* Excerpted passage
This legislation has been repealed.

JUSTICES ACT 1902 - SECT 41

Procedure on hearing of charge of indictable offence

41 Procedure on hearing of charge of indictable offence

(1) Whenever a person charged with an offence upon an information under section 21 appears or is brought before a Justice or Justices voluntarily upon summons or upon apprehension under or without warrant or in custody for such or any other offence, the Justice or Justices shall, if the person so charged has been provided with a written copy of the charges against the person, take the evidence for the prosecution in manner hereinbefore provided.
(1A) If the informant, having received notice of the time and place, does not appear in person or by his or her counsel or attorney when the defendant appears or is brought, as provided in subsection (1), before the Justice or Justices, the Justice or Justices shall discharge the defendant as to the information under inquiry, unless for some reason the Justice or Justices think it proper to adjourn the hearing to an appointed time and place:

Provided that unless with the consent of the defendant such adjournment shall not exceed eight clear days, but this proviso does not apply where the defendant is refused bail (as referred to in section 25 of the Bail Act 1978 ).
(1B)
(a) Subject to this section, the evidence for the prosecution shall be taken in the presence of the defendant.
(b) Upon application made by a defendant appearing before the court or made by his or her counsel or attorney on his or her behalf, the Justice or Justices may excuse the defendant from attendance during the taking of any evidence for the prosecution, if the Justice or Justices is or are satisfied that during his or her absence the defendant will be represented during the taking of that evidence by counsel or attorney.

* Directives
**A)** Using the Justices Act excerpt, explain when the Justice or Justices must discharge the defendant under subsection (1A).
**B)** Print the records from their very first line through the line that contains "building: (509, 59)", reproducing each line exactly.

* Input records
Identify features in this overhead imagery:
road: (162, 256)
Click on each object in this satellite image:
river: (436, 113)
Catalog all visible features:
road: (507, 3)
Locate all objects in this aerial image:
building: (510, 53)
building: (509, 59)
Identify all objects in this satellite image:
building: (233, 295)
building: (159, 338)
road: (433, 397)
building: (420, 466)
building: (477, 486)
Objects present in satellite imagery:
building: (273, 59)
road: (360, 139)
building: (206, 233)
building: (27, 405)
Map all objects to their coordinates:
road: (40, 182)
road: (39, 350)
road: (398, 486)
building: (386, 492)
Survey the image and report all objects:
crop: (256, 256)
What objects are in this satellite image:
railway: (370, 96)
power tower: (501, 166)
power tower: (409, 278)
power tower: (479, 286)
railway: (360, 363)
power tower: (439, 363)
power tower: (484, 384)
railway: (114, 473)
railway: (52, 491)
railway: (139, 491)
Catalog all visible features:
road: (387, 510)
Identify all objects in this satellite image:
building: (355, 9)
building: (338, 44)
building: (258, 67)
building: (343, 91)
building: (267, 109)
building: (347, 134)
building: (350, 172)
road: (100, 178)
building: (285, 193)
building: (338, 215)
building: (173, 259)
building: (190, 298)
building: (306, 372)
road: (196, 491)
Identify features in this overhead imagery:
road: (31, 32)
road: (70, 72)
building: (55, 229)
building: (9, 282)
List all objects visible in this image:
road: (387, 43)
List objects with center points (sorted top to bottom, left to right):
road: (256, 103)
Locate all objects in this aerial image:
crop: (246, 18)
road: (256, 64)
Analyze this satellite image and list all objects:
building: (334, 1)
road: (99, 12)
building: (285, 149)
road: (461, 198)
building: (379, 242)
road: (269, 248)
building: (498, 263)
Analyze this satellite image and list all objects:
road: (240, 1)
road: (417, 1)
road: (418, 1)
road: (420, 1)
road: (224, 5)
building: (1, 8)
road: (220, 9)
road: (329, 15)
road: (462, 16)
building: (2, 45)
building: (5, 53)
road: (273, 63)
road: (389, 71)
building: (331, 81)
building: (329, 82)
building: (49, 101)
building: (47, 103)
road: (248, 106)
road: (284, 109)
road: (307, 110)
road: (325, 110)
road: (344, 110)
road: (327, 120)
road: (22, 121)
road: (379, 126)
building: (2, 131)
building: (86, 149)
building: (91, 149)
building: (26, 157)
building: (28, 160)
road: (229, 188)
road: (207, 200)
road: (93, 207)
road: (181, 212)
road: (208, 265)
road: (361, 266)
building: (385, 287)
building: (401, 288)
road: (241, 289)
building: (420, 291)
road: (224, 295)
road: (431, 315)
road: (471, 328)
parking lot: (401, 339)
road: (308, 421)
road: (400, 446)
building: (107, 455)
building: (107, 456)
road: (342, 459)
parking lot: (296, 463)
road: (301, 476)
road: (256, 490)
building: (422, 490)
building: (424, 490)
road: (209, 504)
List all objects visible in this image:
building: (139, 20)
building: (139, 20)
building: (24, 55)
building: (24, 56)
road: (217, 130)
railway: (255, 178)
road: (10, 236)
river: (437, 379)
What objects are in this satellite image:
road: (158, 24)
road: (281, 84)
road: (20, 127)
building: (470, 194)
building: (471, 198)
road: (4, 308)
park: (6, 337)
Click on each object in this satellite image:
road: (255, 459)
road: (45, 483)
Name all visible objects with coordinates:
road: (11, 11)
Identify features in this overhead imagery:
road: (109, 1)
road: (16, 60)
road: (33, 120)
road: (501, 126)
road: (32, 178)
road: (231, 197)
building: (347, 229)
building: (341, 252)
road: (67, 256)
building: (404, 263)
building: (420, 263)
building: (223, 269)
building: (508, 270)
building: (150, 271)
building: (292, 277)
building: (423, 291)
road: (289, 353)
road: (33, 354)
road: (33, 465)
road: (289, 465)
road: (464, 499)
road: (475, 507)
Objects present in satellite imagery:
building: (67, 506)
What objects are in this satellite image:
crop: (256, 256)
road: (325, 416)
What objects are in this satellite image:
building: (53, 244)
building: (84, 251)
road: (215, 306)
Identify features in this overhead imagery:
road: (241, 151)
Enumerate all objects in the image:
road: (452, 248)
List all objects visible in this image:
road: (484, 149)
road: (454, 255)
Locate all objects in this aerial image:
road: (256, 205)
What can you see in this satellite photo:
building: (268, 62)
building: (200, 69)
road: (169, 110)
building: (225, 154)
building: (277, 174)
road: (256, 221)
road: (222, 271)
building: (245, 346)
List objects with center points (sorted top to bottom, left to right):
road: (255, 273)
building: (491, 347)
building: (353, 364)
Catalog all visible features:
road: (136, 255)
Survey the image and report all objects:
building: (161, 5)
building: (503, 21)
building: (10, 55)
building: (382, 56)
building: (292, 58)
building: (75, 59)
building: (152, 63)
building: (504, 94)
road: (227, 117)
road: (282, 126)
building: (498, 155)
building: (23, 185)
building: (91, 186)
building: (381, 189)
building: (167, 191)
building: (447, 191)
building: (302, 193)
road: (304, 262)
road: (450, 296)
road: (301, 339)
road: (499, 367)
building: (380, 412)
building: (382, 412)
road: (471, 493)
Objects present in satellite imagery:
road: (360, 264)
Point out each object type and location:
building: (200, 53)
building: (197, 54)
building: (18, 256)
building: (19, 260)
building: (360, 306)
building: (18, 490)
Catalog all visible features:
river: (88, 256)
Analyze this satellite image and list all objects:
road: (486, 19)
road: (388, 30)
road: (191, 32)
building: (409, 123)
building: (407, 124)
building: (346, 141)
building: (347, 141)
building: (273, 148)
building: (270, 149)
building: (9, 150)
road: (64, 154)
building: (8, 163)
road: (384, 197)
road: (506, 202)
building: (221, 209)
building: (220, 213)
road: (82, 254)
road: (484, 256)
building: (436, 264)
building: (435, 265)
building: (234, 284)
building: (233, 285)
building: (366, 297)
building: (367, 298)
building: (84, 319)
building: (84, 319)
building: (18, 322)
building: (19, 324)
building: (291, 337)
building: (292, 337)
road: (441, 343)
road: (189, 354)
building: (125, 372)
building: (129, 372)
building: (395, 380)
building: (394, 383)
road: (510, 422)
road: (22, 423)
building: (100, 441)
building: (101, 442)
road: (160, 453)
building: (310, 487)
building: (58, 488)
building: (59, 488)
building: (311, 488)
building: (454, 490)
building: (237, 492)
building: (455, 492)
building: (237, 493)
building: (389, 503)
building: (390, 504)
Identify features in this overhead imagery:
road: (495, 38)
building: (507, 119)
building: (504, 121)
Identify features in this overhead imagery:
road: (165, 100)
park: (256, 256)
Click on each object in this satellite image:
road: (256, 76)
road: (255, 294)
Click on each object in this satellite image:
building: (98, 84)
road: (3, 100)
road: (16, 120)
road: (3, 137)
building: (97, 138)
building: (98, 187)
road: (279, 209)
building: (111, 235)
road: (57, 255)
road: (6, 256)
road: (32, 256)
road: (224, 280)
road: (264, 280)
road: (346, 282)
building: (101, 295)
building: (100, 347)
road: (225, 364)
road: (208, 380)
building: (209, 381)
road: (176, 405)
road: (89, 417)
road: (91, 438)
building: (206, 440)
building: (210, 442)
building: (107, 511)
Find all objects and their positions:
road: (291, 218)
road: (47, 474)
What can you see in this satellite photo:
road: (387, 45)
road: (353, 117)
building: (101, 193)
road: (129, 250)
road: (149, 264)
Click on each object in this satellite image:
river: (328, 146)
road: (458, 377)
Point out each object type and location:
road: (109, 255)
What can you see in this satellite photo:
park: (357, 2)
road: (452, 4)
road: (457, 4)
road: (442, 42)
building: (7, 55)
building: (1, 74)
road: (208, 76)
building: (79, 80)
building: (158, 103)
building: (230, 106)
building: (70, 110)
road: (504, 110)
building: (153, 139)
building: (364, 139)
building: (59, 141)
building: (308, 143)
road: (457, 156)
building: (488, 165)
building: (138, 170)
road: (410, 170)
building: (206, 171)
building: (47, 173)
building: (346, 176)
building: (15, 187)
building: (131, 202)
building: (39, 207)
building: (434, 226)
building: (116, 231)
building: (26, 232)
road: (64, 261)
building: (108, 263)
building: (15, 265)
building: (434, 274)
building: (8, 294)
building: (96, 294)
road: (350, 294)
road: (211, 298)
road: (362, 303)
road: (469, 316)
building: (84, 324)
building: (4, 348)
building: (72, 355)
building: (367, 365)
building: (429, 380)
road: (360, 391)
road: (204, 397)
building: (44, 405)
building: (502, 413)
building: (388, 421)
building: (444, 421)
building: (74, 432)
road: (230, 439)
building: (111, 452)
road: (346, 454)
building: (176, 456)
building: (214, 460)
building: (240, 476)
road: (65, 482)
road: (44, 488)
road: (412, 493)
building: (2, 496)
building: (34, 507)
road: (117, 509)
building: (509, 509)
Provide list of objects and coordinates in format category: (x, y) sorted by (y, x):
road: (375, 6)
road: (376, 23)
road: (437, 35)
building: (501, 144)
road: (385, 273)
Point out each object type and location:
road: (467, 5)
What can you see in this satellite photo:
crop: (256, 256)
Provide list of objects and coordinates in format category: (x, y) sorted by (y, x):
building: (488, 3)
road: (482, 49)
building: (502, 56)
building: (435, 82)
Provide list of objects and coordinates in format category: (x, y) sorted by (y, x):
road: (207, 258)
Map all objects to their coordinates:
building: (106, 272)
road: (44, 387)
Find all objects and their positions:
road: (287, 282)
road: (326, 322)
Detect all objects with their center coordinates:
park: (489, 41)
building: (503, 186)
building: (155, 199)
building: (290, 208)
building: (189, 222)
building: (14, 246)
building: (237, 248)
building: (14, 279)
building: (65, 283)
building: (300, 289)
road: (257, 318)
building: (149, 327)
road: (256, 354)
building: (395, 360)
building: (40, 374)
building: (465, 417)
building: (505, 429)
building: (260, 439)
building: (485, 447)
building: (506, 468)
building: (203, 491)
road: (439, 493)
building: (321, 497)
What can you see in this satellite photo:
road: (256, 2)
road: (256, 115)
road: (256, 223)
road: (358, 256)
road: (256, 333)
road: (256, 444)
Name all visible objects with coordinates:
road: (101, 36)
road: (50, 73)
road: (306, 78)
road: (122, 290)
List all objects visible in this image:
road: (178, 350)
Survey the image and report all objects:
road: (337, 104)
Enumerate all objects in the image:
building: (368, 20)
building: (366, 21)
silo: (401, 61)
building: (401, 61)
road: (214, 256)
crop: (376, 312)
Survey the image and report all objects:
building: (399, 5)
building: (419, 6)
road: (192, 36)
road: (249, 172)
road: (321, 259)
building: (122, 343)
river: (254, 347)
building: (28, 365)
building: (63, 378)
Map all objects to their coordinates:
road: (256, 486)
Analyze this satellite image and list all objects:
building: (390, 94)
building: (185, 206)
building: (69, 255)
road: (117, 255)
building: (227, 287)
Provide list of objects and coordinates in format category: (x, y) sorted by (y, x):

* Solutions
**A)** The Justice or Justices must discharge the defendant as to the information under inquiry if the informant received notice of the time and place but does not appear, in person or by counsel or attorney, when the defendant appears or is brought before them. The exception is when they think it proper to adjourn the hearing to an appointed time and place.

**B)**
Identify features in this overhead imagery:
road: (162, 256)
Click on each object in this satellite image:
river: (436, 113)
Catalog all visible features:
road: (507, 3)
Locate all objects in this aerial image:
building: (510, 53)
building: (509, 59)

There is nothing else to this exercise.